Elide 1.0.0-alpha10 Help

Intro: Env Variables

Reading environment variables from JavaScript and Python

Many applications use environment variables to pass small bits of data between invocations, or across process boundaries.

As part of Elide's job in unifying multiple languages for use in one program, environment variable access is made uniform across all languages:

  • Environment is subject to policy. By default, code cannot see system environment variables in Elide; this is a big difference with other runtimes, so it bears repeating below.

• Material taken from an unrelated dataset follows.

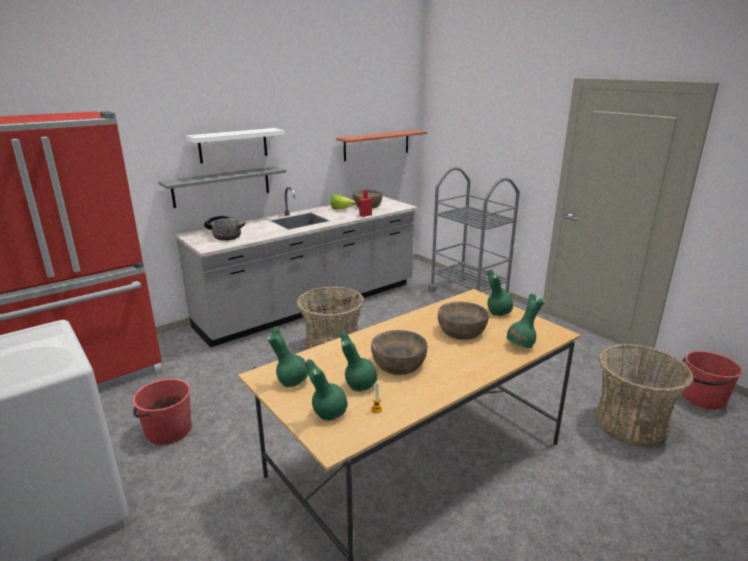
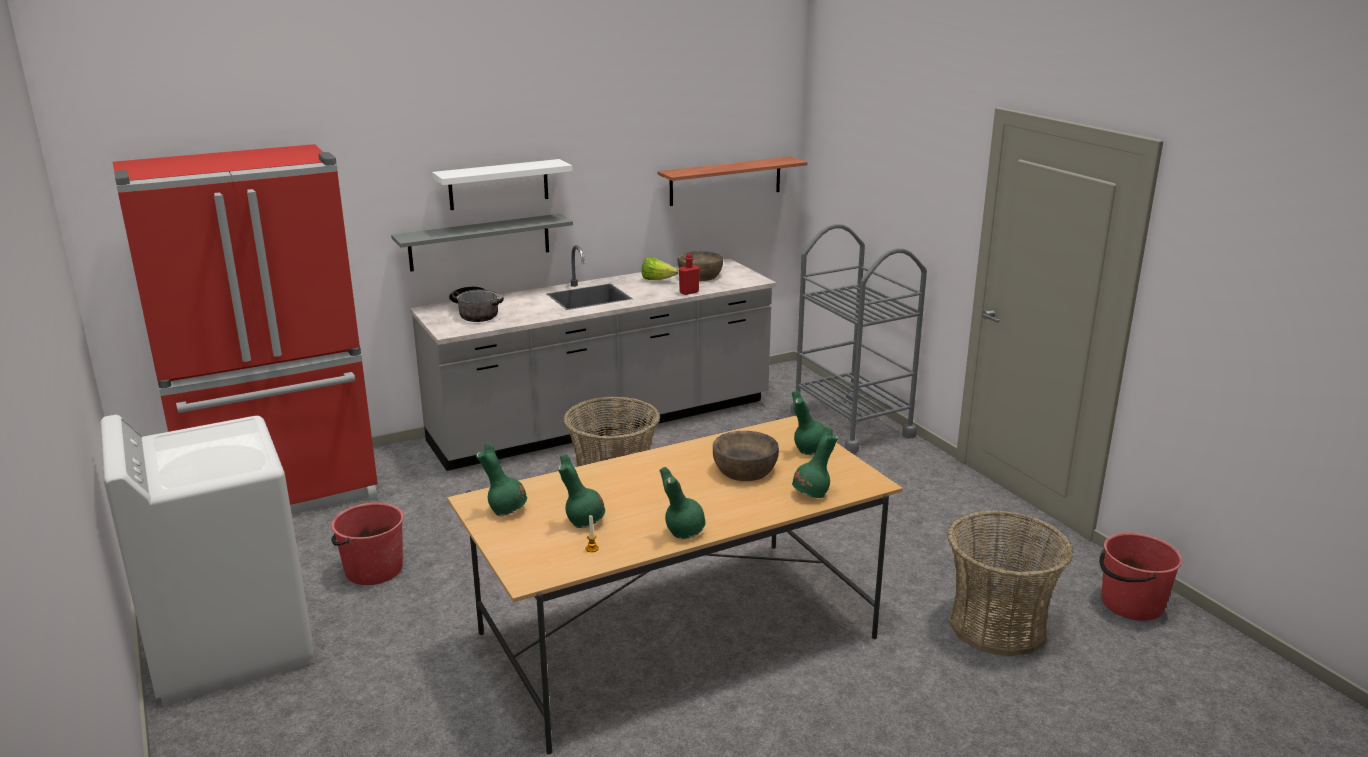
camera: 10 degrees right, 0 degrees up
green vase [305,359,348,421] -> green vase moved to [659,467,706,539]
brown bowl [371,330,427,375] -> none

  • Environment is loaded uniformly. Support for features like dotenv files is cross-language in Elide. If you see a variable in JavaScript, you will see it as well in Python, Ruby, and so on.

Before you start

Before running the code below, you'll need to make sure the following is true:

  • Elide is installed

  • The elide binary is executable

  • The elide binary is on your PATH, or otherwise referenced in absolute form

Reading environment variables

We're going to try out Elide's policies with regard to reading host environment variables.

  1. Start an interactive session; Elide defaults to JavaScript, so you should get a JavaScript prompt:

    export ELIDE_TESTING="hello" elide repl elide (js) >
  2. Elide provides the process object, just like Node:

    elide (js) > process.env.ELIDE_TESTING undefined

    Our ELIDE_TESTING environment variable isn't showing up! That's because Elide forbids access to environment variables by default.

  3. Now, let's run the REPL session again, but with access to host environment:

    elide repl --allow:host-env elide (js) > process.env.ELIDE_TESTING hello

    Neat! We can see the environment variable.

  4. Now let's try Python:

    elide repl --python elide (python) > import os; os.environ Environ(ELIDE_INTERNAL, ELIDE_ROOT, NODE_ENV)
  5. And with environment access enabled:

    elide repl --python --allow:host-env elide (python) > import os; os.environ Environ(ANDROID_HOME, AWS_ACCESS_KEY_ID, ... ELIDE_TESTING, ...)

    Of course, the accessing variable returns the expected value:

    elide repl --python --allow:host-env elide (python) > import os; os.environ["ELIDE_TESTING"] 'hello'

What you've learned

In this tutorial, you learned about Elide's policy enforcement around env variable access, and how it interoperates with JavaScript and Python.